**Chart analysis data**
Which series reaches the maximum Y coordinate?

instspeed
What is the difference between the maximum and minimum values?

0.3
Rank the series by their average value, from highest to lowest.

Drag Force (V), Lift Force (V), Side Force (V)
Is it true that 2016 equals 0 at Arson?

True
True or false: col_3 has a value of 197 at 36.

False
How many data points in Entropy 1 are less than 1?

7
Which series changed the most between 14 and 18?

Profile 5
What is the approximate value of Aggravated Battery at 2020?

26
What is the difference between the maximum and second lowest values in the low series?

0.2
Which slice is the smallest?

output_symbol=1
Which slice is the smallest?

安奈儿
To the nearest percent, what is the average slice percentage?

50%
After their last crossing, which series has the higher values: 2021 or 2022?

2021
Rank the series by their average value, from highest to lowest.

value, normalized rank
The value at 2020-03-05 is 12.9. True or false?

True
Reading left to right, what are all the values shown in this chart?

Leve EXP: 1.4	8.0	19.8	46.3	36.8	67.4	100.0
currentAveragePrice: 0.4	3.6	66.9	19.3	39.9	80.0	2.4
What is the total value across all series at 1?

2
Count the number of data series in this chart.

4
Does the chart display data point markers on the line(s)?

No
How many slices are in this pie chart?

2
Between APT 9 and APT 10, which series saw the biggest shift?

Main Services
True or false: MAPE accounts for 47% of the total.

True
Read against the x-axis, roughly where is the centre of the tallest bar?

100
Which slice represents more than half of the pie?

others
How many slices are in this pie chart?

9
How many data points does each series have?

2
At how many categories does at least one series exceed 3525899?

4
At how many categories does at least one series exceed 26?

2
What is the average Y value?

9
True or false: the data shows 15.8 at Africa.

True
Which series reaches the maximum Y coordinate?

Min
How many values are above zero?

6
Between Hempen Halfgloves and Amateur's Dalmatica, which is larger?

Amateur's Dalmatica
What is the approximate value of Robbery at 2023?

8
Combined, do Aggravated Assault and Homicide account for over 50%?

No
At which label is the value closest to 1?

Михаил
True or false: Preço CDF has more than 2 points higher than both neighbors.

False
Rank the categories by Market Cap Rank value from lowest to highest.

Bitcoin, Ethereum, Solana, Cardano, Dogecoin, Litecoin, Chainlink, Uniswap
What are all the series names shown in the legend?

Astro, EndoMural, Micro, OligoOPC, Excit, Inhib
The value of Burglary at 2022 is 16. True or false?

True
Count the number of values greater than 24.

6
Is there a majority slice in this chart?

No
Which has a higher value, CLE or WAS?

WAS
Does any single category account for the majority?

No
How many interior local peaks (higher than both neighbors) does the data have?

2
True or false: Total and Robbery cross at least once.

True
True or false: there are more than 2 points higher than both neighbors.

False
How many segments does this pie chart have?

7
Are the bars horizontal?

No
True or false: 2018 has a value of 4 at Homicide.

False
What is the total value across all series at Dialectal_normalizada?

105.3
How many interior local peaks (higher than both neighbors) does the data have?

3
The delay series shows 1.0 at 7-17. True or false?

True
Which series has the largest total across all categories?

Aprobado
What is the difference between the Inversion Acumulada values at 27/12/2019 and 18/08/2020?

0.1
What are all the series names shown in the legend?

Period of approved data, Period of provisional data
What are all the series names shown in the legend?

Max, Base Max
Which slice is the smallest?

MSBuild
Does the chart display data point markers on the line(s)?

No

**TASK DIRECTIONS**
Reproduce verbatim the entries from the first line through the line containing "What is the difference between the maximum and second", inclusive.

**TASK ANSWER**
Which series reaches the maximum Y coordinate?

instspeed
What is the difference between the maximum and minimum values?

0.3
Rank the series by their average value, from highest to lowest.

Drag Force (V), Lift Force (V), Side Force (V)
Is it true that 2016 equals 0 at Arson?

True
True or false: col_3 has a value of 197 at 36.

False
How many data points in Entropy 1 are less than 1?

7
Which series changed the most between 14 and 18?

Profile 5
What is the approximate value of Aggravated Battery at 2020?

26
What is the difference between the maximum and second lowest values in the low series?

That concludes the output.